# READING PASSAGE:

Elasticsearch v2 integration supports fetching the schema of indexes that are set in the Index from which to fetch incidents integration parameter, thereby enabling mapping fields per index.
Setup schema mapping
- Navigate to Settings > Integrations > Classification & Mapping .
- Create a new mapper and edit an existing one
- Set Get data to Select schema and Select instance to the Elasticsearch v2 integration instance to fetch from.
- Map fields according to the fetched index schema.

# ENTRIES SUPPLIED:
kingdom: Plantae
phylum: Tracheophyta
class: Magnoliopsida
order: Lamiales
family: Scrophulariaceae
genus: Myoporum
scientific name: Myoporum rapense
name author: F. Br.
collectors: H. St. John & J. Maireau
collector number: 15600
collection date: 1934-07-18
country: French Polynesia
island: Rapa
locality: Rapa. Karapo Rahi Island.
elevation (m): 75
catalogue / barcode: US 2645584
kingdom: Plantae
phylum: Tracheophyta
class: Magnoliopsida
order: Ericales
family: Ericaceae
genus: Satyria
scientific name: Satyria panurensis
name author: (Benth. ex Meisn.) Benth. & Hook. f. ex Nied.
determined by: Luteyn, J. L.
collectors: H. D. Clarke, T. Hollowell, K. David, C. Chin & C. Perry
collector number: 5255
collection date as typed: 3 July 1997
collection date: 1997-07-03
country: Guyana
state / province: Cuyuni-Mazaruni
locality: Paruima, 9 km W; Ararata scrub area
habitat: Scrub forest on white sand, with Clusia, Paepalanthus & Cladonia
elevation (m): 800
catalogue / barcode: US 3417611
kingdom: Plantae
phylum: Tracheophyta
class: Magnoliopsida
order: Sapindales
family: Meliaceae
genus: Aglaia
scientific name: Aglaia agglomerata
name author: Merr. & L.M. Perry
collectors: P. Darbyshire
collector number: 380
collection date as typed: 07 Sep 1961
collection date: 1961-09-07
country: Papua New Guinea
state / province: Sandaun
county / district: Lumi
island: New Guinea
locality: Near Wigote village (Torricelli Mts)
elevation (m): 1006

# ABOUT THIS EXERCISE:
Reproduce word for word the stretch of the Elasticsearch v2 schema mapping text from "Elasticsearch v2 integration supports" through "Classification & Mapping .".

# TASK ANSWER:
Elasticsearch v2 integration supports fetching the schema of indexes that are set in the Index from which to fetch incidents integration parameter, thereby enabling mapping fields per index.
Setup schema mapping
- Navigate to Settings > Integrations > Classification & Mapping .